Well... it's tremendously useful. Even the Bayered 4K capture is better than 2K and HD video by a significant margin; it might not perfectly match the quality of 35mm film (for a variety of reasons I won't get into), but it's as close as we've gotten. And although post-production will often finish out to an HD video standard (the 4K raw video files get processed into 1920x1080 video files), having the full 4K resolution during post-production will allow editors to play with the frame in ways they couldn't. If you've got 4096x2160 pixels to play with, you could zoom in a shot by 100% and still not lose resolution when you finish out to 1920x1080. This allows for a lot of possibilities in post-production, and it's why the RED EPIC cameras and its competitors are so widely used.

So at the end of the day: is 4K just a marketing scam that sounds really impressive but ultimately does very little for the end user? Or is it the future of home video? You decide.
 

Salem

SICK
Joined
May 18, 2013
Can it be both?

As an example, HD TV at first was useless, most channels didn't display in HD until much later, also Blue Ray wasn't common cheap or common at first, but now HD TVs are cheaper than dirt, so Blue Rays are common now.

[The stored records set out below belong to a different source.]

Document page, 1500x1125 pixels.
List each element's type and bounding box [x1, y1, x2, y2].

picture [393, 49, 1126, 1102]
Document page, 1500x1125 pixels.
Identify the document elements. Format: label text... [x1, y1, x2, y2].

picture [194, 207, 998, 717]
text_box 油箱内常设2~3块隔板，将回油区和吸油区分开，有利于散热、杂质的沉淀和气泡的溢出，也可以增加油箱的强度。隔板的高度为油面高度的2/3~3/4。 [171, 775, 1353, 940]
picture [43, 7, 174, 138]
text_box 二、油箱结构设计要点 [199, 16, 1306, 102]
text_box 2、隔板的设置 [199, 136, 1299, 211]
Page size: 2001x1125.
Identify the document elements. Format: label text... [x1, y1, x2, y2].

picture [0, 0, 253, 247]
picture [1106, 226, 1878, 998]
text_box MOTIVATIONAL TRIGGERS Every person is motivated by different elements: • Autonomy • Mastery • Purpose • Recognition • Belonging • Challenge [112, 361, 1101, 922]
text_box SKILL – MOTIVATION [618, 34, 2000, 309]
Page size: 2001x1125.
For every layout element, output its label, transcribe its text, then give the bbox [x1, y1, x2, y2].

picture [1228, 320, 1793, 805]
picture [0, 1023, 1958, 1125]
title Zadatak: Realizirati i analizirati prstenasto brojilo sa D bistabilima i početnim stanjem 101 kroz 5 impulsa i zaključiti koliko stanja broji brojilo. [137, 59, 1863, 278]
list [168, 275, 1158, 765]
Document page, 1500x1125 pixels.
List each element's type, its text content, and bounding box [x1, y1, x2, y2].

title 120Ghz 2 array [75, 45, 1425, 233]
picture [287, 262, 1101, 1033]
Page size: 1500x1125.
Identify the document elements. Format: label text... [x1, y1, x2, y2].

What I mean is they will continue to market the 4K TVS, cameras, people will buy them, they will get cheaper, of true 4K content becomes popular or not is not certain.

Actually, not that I think about it, 3D TVS are closer to the 4K example than HD.
 
Joined
Feb 15, 2013
1080p is the scam. We've artificially capped "HD" to a resolution to 1920x1080 and haven't moved it in a very long time. Monitors that were produced in the late '90s and early 2000's had better resolution for their size.

hd-sucks.png
 

JuicieJ

SHOW ME YA MOVES!
Joined
Jan 10, 2011
Location
On the midnight Spirit Train going anywhere
1080p is the scam. We've artificially capped "HD" to a resolution to 1920x1080 and haven't moved it in a very long time. Monitors that were produced in the late '90s and early 2000's had better resolution for their size.

hd-sucks.png

^ So much this. 1080p has been a thing for over a decade now, and it just hasn't kept up with how large our screens have become. We have 2K somewhat frequently now, but it's just been kinda swept under the rug, especially now that 4K is on its way in.

4K WILL be relevant within the next few years, but it should have been relevant years ago.